What this task involves - Each entry should be repeated exactly. Its pictures should not be.

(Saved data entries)

□ □ □ □ □

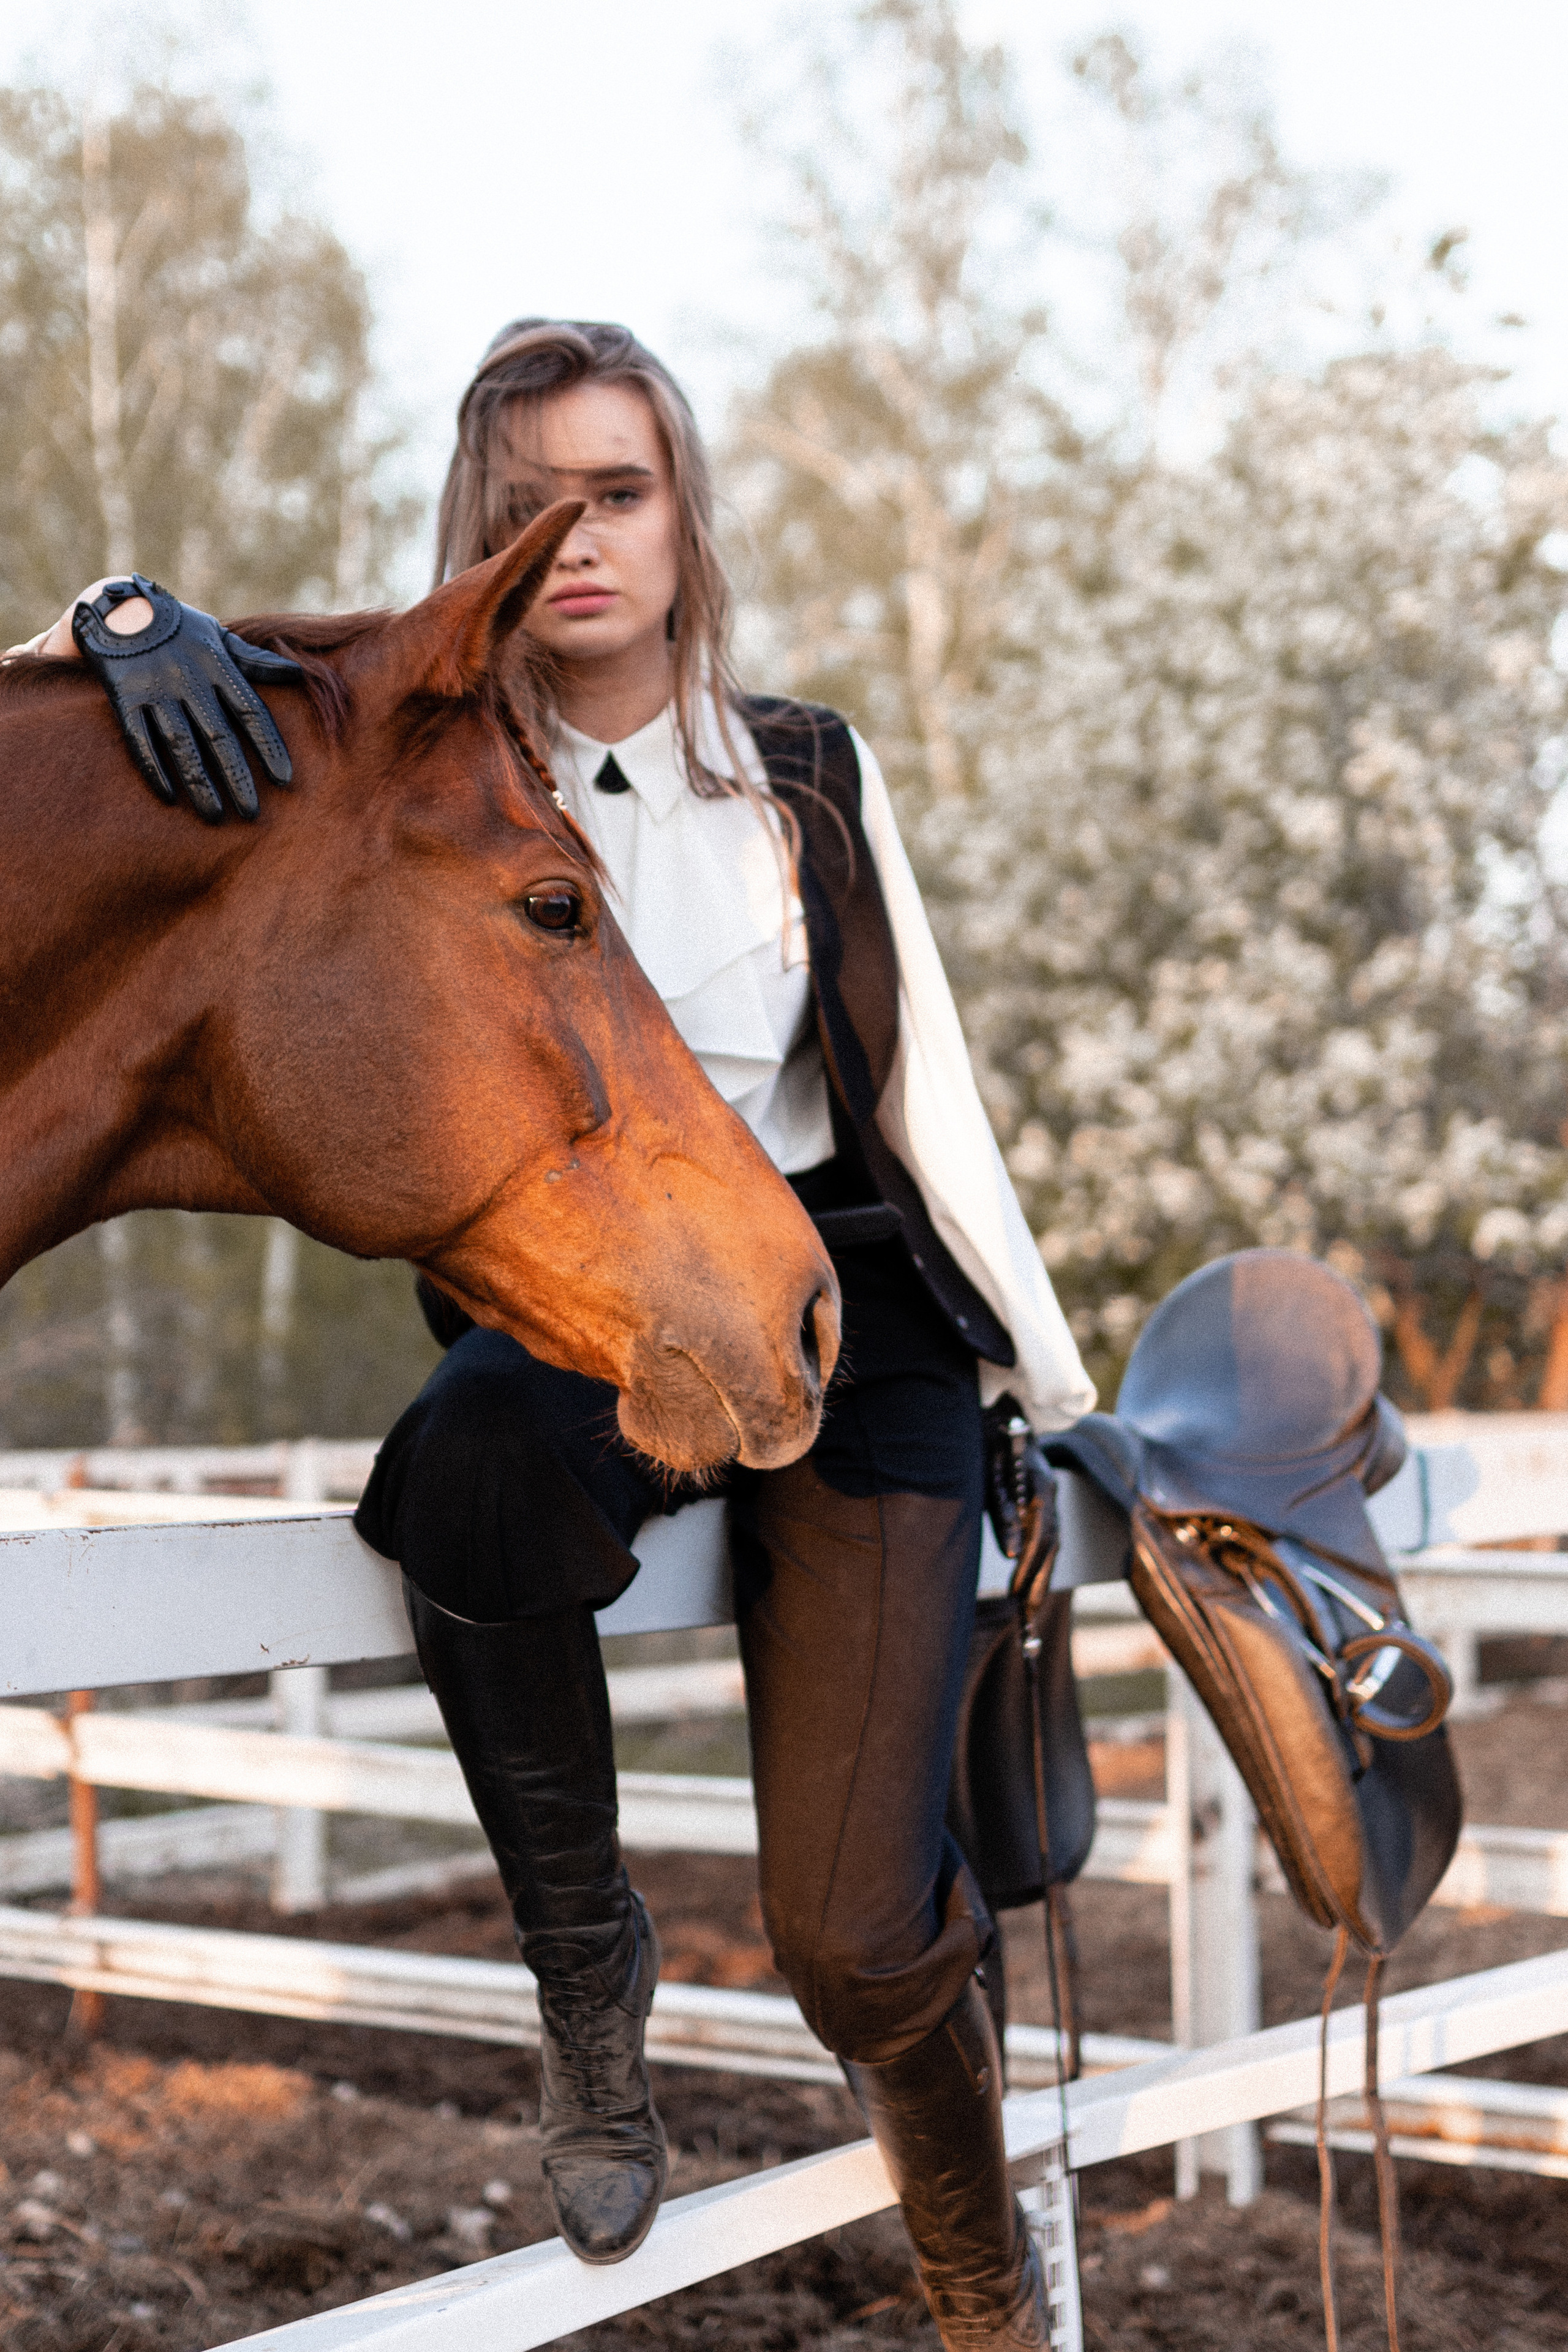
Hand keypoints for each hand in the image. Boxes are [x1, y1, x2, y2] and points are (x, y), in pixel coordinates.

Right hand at [70, 576, 303, 821]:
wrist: (117, 610)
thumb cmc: (178, 629)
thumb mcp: (217, 636)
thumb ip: (254, 660)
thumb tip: (298, 673)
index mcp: (217, 664)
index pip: (251, 711)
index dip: (269, 746)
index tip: (285, 780)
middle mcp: (188, 679)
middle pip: (219, 736)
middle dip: (237, 777)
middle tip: (252, 813)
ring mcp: (155, 688)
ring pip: (181, 744)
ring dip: (199, 782)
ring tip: (215, 816)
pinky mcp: (124, 697)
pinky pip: (140, 740)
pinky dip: (154, 769)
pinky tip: (169, 797)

□ □ □ □ □

Output of the exercise -
Hand keypoints for each hand in the image. Boxes are [x1, y1, x2, y2] and points are (x, y), in pixel coordinates.

Right hand at [70, 576, 303, 821]:
wrist: (117, 610)
thumb cmc: (178, 629)
thumb mcp: (217, 636)
thumb ip: (254, 660)
thumb tip: (298, 673)
index mcp: (217, 664)
index pip: (251, 711)
index dip: (269, 746)
index tip: (285, 780)
middle mcp: (188, 679)
middle pip: (219, 736)
middle dip: (237, 777)
middle tip: (252, 813)
ring mcp: (155, 688)
ring pip: (181, 744)
ring dip: (199, 782)
ring tip: (215, 816)
pinky mcp: (124, 697)
pinky pip: (140, 740)
pinky dip: (154, 769)
pinky tip: (169, 797)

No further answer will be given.